Oh I didn’t notice that was you in that thread haha! I linked that same thread earlier in my original post.

Yes it seems the imports within underscore weren’t working because it was not an es module. I was able to link to the esm version using yarn, so I think I will continue to go that way for now.

I added node_modules to my asset paths in application.rb:

config.assets.paths << Rails.root.join('node_modules')

Pinned underscore manually using the esm version:

# config/importmap.rb
pin "underscore", to: "underscore/underscore-esm.js"

Then I could import just the one function I needed, and it correctly pulled in its dependencies:

// my-module.js:
import { debounce } from "underscore"

Here’s my importmap:

{
  "imports": {
    "application": "/assets/application-bd82d6ab.js",
    "underscore": "/assets/underscore/underscore-esm-91fff580.js",
    "src/image_modal_methods": "/assets/src/image_modal_methods-5c3fcc95.js",
    "src/search": "/assets/src/search-8b38146d.js",
    "src/sortable-table": "/assets/src/sortable-table-8ef04aa1.js"
  }
}

So, I like that. I can use yarn to manage dependencies but link to them with importmaps. No need for webpacker. So far so good anyway, only need a few packages for this project.

1 Like

Ah good to know, that explains why the download flag wasn’t working for me.

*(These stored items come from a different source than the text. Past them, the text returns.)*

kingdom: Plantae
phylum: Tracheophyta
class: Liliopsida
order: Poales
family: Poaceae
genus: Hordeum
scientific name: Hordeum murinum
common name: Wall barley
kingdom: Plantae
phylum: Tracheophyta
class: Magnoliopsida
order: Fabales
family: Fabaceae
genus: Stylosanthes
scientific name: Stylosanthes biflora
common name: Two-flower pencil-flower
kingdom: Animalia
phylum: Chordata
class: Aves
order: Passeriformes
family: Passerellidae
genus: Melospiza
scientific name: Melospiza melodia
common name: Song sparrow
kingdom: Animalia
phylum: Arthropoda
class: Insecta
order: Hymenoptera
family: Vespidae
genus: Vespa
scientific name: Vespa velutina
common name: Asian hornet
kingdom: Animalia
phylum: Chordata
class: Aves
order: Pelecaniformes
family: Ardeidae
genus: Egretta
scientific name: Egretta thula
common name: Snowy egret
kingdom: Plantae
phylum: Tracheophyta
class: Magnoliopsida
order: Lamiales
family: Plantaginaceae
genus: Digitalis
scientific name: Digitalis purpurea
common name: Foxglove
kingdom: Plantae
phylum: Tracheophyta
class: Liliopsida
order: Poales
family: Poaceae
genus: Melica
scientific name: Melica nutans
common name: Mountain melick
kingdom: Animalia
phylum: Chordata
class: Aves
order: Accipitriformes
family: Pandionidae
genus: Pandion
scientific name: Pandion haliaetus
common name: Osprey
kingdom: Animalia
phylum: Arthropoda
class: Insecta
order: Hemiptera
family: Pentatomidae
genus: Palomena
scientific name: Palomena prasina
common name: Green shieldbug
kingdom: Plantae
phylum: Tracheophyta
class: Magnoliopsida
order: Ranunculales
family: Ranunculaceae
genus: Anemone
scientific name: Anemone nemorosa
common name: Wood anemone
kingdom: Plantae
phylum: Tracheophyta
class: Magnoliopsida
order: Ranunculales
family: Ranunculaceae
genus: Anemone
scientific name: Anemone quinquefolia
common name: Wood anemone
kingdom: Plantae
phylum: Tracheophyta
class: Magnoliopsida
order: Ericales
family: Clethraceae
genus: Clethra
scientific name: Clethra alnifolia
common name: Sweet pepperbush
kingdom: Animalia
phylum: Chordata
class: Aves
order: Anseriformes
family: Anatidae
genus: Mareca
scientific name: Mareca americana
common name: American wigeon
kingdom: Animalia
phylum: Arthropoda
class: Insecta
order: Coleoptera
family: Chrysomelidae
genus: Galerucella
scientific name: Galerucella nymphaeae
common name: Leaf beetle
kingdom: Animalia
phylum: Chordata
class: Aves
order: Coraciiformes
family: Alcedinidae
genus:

So how does esbuild fit into your workflow?

I write in this post Importmap or jsbundling? I use both

But now I think it’s a bit redundant. Just use esbuild, set multiple entrypoints and split the code to take advantage of the cache.

Interesting idea. I still really like the idea of not having node at all. But I admit the rails importmap utility is a bit janky in some respects and the jspm.io service isn’t always good about auto-converting to an ES module.

If I can help it I’ll probably stick with the rails utility but it’s nice to have a backup when that doesn’t work.

This was the same function I needed and I just instead switched to this impl. It worked fine with the Rails utility.